TASK DESCRIPTION:
Extract each line in the entries below that contains the string "Security", and list them in the order they appear.

SUPPLIED RECORDS:
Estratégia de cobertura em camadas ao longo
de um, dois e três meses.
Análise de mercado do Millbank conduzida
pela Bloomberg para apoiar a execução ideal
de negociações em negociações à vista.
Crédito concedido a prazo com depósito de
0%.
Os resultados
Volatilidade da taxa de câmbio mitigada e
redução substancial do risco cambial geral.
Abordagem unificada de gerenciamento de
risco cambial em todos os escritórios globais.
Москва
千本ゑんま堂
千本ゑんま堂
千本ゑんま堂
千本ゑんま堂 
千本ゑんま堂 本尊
* * *
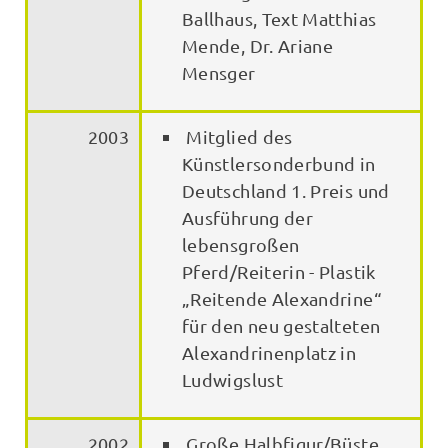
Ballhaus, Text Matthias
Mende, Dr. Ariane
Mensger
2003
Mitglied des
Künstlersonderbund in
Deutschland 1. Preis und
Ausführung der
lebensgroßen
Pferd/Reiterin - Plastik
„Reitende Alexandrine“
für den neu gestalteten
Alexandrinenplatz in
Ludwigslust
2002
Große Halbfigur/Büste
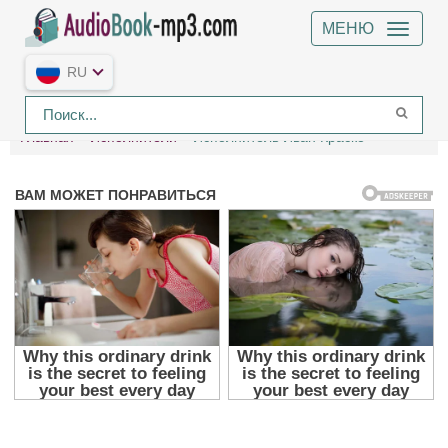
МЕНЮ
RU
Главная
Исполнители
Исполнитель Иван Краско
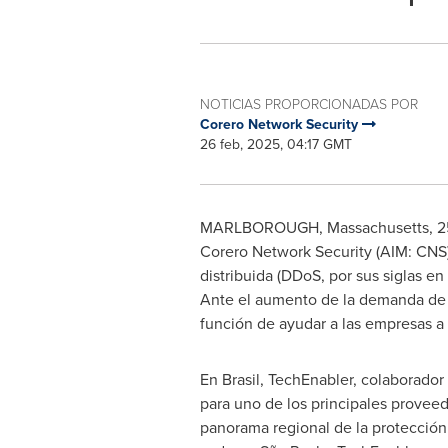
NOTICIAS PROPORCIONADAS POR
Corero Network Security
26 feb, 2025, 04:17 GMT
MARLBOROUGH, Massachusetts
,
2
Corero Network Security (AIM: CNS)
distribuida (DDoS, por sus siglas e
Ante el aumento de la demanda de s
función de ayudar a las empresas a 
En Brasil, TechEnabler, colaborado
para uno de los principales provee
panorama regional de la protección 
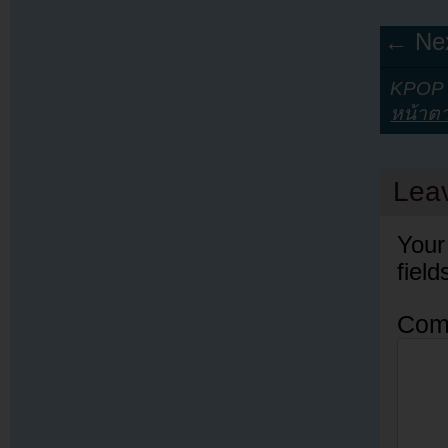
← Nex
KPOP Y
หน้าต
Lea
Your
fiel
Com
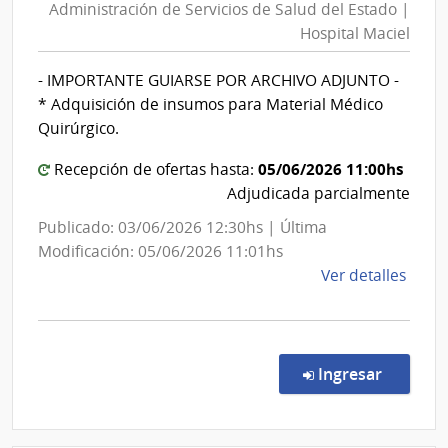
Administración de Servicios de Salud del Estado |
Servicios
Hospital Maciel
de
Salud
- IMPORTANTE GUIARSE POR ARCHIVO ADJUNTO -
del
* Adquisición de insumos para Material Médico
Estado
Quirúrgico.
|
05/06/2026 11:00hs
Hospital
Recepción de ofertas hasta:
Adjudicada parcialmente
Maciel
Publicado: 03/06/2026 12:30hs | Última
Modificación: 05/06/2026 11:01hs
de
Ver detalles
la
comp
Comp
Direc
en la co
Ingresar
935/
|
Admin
==
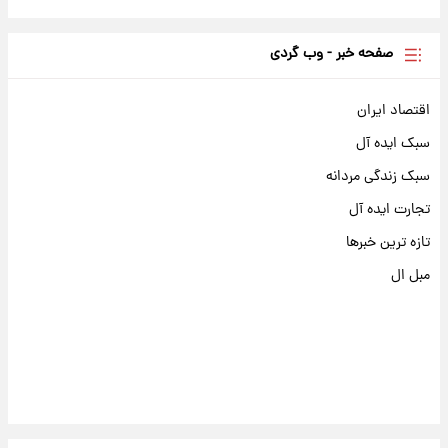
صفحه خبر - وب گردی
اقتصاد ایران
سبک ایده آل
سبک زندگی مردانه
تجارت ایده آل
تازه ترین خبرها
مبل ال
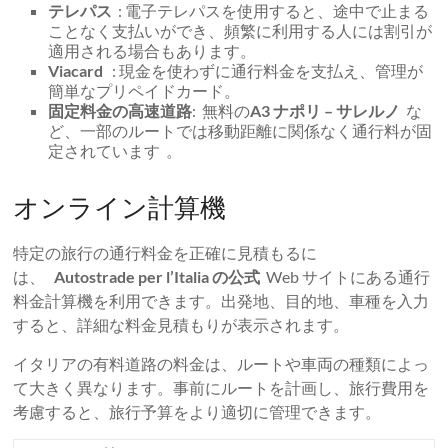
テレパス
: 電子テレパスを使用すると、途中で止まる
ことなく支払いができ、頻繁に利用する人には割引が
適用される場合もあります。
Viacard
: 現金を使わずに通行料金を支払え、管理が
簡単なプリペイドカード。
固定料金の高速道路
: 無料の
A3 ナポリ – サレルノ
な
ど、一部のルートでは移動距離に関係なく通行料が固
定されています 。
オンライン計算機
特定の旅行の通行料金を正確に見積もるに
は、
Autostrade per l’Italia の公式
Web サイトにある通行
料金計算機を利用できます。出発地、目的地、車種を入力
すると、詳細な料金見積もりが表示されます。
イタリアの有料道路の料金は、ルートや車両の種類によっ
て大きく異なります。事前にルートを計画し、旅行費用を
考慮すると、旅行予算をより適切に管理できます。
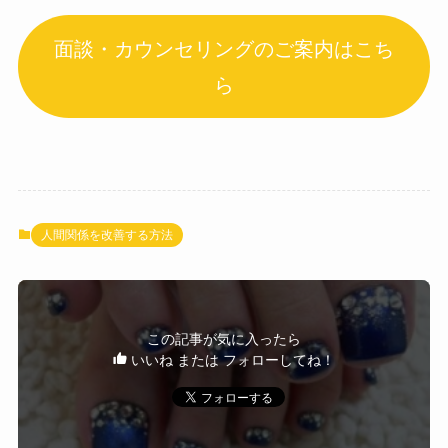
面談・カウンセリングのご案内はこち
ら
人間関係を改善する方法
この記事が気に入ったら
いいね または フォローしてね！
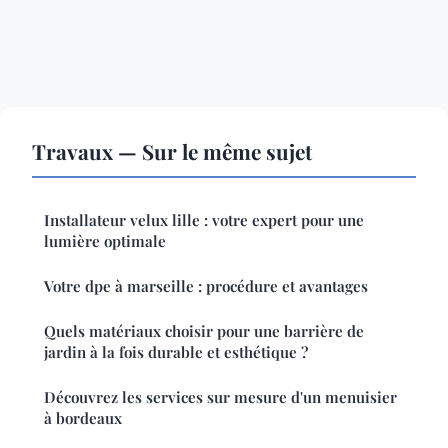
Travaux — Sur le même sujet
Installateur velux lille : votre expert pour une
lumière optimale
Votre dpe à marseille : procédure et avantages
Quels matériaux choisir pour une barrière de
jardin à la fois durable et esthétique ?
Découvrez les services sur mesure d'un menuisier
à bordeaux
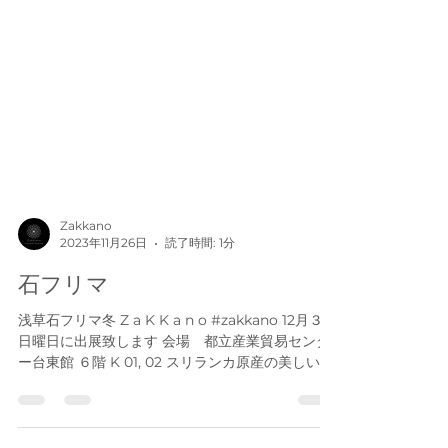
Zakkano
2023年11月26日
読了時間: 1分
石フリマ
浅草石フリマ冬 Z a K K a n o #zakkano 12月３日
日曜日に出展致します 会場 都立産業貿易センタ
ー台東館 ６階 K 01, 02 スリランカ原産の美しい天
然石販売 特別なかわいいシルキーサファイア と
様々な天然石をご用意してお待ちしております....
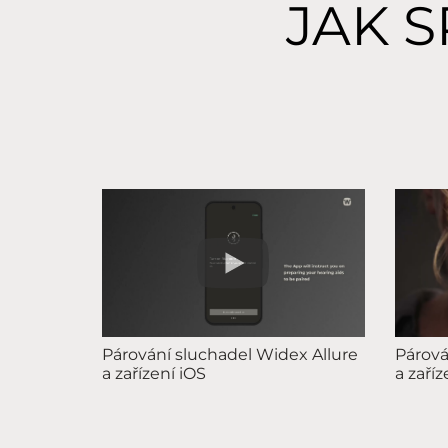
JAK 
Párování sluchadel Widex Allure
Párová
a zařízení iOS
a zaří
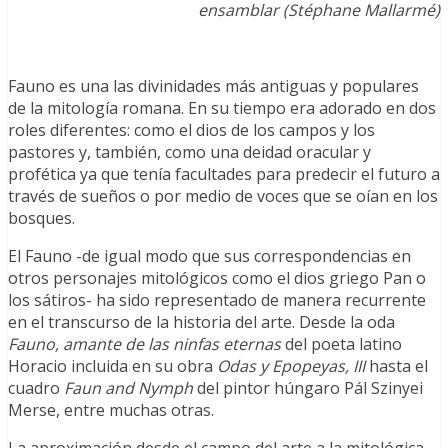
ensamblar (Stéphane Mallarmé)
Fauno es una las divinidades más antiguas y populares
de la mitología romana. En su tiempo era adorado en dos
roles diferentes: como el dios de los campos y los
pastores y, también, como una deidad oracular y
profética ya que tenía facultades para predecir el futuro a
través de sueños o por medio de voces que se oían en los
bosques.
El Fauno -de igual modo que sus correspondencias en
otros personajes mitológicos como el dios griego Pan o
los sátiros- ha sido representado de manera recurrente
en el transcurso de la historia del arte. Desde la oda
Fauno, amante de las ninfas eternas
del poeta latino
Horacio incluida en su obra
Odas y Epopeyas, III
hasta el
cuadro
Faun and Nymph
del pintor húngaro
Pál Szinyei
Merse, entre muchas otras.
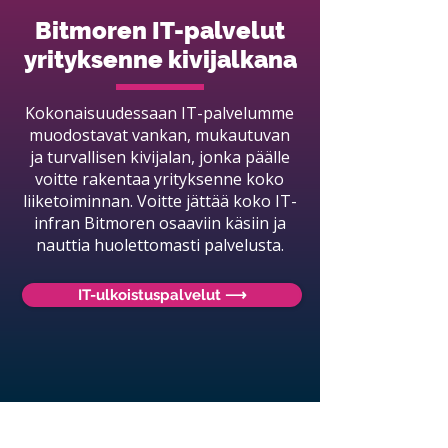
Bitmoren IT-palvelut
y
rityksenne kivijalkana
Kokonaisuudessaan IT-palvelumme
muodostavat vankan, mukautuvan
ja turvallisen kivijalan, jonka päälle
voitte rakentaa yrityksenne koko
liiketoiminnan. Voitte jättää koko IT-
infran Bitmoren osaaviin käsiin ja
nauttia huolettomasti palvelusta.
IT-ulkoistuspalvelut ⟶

RESPONSE BOX:
Corero Network Security
Corero Network Security (AIM: CNS)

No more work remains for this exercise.